April 8th, 2009 | 12:34 pm
Stephen Wickham:

The current IT Healthcare Systems are ineffiecient for front-line workers in exchanging information. Based on empirical evidence IT Systems are poor tools for establishing care giver/provider handoffs, streamlining workflow, and being able to determine where the system is ahead or behind. I believe that if IT Systems were more efficient in these principles there would be a greater interest for implementation.

April 10th, 2009 | 6:11 am
Terry Driller:

I’m awaiting surgery for a kidney cancer found during emergency treatment for a pulmonary infection. An hour in the emergency room which failed to notice the cancer,or to diagnose the pneumonia/pleurisy billed Medicare and Horizon $4100.
The kidney tumor appears in 10 x-rays, MRI’s AND CAT scans over the past two years, but was never noticed until my pulmonary treatment last month.
The radiological service charged hundreds for each
picture.

Every bill they sent out was punctual and to the correct address.

The trouble with medical delivery is that physicians in well insured communities can make so much money per second they cannot take time to observe and think. They quadruple book every second of the day.

The trouble with medical delivery is that pharmaceutical companies have monopolies main-tained by powerful lobbies.

The trouble with medical delivery is that insurance companies ,physician-owned medical diagnostic technology and hospitals are run like auto companies with ridiculously high paid executives seeking primarily to elevate stock prices for shareholders, not to give service.

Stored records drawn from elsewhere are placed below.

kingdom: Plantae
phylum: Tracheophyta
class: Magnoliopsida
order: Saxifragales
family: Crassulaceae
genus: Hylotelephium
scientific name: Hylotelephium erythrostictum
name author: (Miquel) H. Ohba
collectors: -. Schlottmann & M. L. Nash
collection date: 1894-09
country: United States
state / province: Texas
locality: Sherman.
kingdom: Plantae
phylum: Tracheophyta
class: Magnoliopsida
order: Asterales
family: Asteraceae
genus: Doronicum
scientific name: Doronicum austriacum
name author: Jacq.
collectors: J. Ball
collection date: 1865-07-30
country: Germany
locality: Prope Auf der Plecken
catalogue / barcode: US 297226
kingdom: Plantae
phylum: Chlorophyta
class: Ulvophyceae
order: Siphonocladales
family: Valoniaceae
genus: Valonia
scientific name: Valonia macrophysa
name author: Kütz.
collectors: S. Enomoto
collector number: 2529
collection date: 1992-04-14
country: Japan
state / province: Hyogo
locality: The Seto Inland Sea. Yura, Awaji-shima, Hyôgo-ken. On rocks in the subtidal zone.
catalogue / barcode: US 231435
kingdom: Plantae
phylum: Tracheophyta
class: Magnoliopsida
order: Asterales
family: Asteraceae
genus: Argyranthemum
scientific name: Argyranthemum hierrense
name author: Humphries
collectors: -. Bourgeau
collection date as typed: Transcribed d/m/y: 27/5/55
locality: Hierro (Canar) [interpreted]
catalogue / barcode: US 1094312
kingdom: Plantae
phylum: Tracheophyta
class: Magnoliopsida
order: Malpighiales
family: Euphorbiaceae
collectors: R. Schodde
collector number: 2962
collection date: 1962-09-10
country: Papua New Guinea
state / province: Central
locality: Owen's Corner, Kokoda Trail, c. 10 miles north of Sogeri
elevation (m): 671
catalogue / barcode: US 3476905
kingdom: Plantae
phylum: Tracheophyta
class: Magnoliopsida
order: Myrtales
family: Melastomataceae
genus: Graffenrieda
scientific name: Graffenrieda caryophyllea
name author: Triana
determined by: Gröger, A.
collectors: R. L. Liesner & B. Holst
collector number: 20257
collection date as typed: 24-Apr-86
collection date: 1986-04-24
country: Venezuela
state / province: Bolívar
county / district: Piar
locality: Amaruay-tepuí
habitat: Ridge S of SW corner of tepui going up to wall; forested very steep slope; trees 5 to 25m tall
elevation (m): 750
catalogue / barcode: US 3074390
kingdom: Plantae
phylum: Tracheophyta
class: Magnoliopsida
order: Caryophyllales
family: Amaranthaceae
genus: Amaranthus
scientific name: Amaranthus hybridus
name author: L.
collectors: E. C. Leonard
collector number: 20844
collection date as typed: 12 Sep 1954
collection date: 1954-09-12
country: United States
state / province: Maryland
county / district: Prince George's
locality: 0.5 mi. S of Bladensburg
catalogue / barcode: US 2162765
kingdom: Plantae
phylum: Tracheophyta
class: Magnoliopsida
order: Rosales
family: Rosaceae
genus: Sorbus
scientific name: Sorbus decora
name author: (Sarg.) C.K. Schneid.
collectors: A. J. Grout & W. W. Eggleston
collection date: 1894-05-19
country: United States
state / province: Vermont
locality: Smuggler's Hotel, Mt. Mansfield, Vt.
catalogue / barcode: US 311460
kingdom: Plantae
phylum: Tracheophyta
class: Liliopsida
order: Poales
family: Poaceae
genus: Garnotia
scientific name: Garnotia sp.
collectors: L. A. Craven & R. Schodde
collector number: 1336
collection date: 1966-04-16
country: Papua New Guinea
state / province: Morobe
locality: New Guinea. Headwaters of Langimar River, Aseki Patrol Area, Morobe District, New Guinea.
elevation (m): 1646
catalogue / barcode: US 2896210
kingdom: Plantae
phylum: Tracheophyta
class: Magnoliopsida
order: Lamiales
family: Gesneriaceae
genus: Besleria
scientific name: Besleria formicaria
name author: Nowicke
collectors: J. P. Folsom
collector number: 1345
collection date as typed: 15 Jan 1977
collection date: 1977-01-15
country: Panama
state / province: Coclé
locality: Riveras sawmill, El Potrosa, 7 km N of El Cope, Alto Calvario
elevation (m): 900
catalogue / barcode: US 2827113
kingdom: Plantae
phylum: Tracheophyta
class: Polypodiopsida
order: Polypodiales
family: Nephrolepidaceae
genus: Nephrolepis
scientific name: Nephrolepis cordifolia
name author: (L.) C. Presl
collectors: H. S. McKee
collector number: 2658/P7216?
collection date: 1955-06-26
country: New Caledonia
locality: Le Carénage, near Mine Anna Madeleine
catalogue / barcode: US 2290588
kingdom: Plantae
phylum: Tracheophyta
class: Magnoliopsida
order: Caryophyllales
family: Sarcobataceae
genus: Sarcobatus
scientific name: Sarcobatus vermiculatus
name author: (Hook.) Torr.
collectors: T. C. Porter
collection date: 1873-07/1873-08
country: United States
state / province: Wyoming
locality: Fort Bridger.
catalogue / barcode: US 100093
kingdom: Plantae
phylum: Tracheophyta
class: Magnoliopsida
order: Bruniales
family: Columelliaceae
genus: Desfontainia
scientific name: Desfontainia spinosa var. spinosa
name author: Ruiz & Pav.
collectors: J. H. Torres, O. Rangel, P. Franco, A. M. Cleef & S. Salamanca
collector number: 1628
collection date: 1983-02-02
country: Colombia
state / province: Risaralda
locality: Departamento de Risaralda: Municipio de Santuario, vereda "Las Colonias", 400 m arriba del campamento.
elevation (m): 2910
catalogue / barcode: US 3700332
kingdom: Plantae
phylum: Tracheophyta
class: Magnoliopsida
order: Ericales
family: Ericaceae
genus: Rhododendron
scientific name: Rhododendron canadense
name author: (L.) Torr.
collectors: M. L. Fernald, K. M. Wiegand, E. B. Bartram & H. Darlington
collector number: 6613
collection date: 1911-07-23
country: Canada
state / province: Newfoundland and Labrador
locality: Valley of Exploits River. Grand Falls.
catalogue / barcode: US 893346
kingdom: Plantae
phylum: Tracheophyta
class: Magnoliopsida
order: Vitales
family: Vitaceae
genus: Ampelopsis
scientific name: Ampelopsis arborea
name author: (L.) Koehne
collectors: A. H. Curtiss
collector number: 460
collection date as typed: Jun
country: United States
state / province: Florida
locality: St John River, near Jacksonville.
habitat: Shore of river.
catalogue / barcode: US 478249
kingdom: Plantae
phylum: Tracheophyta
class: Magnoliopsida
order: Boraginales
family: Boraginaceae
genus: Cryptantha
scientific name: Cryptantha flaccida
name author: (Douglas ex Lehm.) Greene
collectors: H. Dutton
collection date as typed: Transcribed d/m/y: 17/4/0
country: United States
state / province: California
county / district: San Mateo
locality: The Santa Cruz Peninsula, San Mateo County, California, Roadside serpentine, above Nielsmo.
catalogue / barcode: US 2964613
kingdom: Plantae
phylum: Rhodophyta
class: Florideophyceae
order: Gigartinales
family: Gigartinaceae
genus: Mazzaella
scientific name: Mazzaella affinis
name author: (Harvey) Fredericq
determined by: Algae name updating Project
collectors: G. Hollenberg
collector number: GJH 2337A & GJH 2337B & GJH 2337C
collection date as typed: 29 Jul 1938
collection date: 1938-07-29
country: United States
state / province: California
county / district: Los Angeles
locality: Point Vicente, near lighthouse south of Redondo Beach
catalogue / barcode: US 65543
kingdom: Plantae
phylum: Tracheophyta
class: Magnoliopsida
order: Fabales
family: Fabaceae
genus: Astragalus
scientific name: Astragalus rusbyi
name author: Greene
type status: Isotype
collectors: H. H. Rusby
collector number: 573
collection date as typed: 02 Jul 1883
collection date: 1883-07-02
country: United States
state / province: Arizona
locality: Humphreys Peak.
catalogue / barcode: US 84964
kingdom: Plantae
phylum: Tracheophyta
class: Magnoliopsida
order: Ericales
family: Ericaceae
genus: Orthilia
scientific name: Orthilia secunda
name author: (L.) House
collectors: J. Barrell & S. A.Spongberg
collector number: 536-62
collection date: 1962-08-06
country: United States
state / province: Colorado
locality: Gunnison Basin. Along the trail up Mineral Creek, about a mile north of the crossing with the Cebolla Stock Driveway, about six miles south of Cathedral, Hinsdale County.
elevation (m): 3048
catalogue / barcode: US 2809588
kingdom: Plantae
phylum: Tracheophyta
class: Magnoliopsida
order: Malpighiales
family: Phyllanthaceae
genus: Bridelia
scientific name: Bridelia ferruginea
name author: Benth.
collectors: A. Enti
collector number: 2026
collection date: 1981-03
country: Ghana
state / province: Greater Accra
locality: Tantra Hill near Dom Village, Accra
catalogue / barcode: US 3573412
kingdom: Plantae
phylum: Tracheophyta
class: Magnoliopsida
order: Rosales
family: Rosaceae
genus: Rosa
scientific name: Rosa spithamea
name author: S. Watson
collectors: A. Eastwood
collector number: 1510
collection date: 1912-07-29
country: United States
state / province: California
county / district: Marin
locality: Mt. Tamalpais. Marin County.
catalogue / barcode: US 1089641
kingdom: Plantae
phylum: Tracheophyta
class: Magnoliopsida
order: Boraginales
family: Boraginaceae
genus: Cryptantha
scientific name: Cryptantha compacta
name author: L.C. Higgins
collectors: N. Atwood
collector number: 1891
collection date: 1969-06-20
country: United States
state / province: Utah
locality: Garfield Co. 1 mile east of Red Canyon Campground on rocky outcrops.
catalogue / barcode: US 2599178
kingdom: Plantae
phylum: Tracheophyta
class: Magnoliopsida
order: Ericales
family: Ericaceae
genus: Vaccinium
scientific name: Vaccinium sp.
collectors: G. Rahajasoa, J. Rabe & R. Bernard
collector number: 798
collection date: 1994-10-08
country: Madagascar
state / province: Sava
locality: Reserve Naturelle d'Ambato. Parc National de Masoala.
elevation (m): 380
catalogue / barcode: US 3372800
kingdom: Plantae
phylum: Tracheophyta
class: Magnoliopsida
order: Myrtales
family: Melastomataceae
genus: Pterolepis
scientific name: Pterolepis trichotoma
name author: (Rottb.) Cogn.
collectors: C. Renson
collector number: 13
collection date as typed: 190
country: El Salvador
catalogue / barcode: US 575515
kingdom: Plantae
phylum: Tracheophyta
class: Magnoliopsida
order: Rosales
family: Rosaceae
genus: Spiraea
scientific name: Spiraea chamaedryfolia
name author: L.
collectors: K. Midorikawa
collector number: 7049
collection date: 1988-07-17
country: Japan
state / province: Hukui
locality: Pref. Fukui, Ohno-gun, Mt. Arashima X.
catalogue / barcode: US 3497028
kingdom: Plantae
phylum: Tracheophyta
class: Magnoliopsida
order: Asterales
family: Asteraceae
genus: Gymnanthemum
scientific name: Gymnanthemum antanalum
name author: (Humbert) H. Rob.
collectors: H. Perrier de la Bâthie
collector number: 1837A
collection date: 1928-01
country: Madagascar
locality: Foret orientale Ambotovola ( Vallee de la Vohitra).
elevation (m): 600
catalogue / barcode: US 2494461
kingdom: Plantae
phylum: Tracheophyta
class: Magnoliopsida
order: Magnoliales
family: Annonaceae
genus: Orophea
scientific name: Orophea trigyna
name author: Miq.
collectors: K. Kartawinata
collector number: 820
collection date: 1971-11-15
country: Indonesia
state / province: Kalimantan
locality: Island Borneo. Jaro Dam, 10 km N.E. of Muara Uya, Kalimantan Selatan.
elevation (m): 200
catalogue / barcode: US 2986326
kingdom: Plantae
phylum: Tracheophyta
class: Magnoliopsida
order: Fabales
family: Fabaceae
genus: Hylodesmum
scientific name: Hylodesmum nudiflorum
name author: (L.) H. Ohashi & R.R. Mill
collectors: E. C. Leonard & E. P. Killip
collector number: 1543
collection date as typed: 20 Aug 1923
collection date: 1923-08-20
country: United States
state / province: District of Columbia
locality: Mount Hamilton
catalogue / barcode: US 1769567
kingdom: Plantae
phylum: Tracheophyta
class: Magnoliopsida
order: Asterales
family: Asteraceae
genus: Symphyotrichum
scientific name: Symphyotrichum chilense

Do all Americans have a right to the medical care they need? Then some guts are required to dismantle monopolies, and either limit prices or radically tax excess profits, personal or corporate.

The argument is frequently made that such inter-ference will discourage research & development?
Rarely do you hear of what enormous percentage of current research is funded by NIH and other government agencies?

Let’s cut the crap. Runaway prices are the problem and every other civilized country has dealt better than the USA.